The exact formulas the credit bureaus use to calculate an individual’s credit score are a closely guarded secret. However, it is common knowledge in the credit industry that a considerable portion of your credit score is made up of your outstanding debt compared to your income. Many times you hear this referred to as your “debt to income ratio.” This value represents, and somewhat predicts, an individual’s ability to repay a loan. With a host of outstanding bad debts, your borrowing future is limited. The best way to explain it is that you are considered a risky borrower if you are a millionaire with one million dollars in your bank account but have a billion dollars in debt. Despite having a million, you have several hundred millions in debt and as a result your income is already spread thin across your obligations.

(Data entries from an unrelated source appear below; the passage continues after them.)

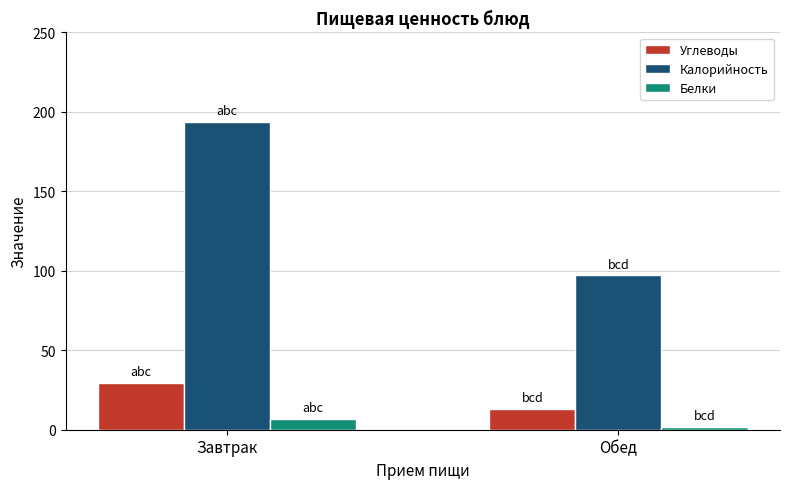

How many data points does each series have?

2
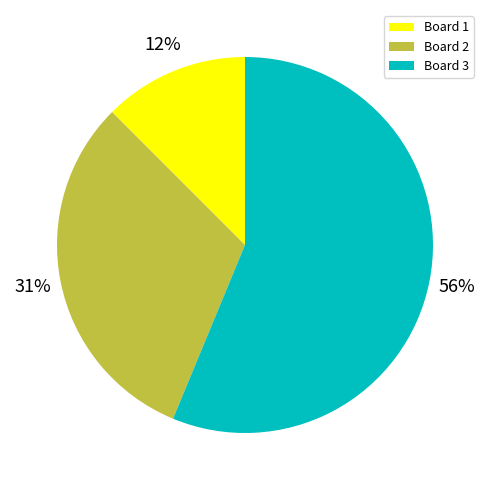

How many segments does this pie chart have?

3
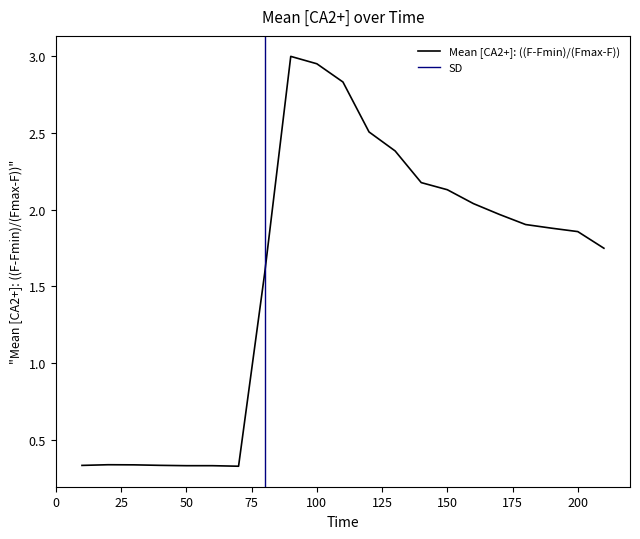

Reading left to right, list all the values displayed in this chart.

0.3	0.3	0.3	0.3	0.3	0.3	0.3	1.6	3.0	2.9	2.8	2.5	2.4	2.2	2.1	2.0	2.0	1.9	1.9	1.9	1.7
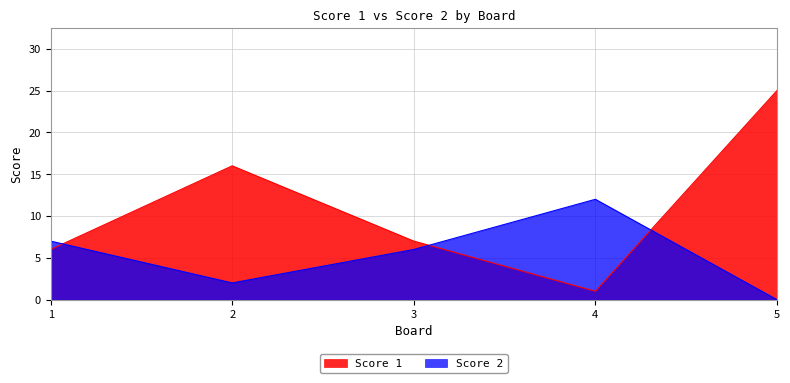

How many values in the Score 2 series are below 6?

2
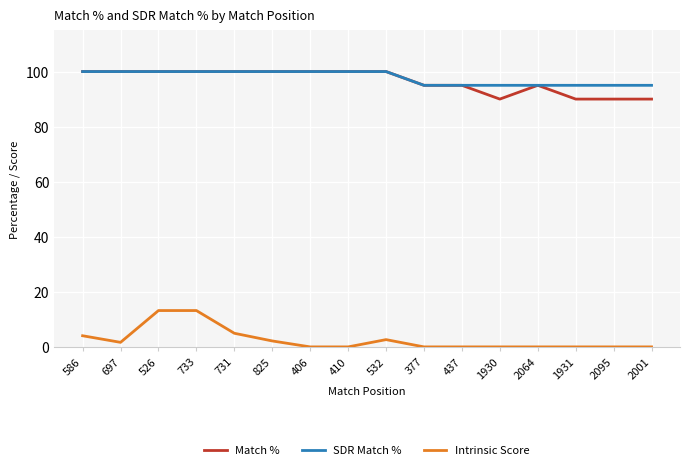

Count the Match % values in the range 95 to 100.

12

With bankruptcy, however, your old outstanding debts are usually forgiven upon receipt of your discharge. Since all (or most) of your debts are gone, your “debt to income ratio” is very little or no debt and all income.
Many of our clients are shocked when they begin to receive credit card and vehicle offers soon after discharging their bankruptcy. This is typical, and is a result of the credit industry viewing you as a good bet. After all, you have just completed a credit counseling course, a financial management course, and are not eligible for another bankruptcy discharge for years. Typically your credit score after bankruptcy will be better within a year. Sometimes, it can be even better than before the bankruptcy.
A word of caution: The first few waves of offers often come with very high interest rates. Eventually, the rates will go down over time. Especially if you work diligently to improve your credit.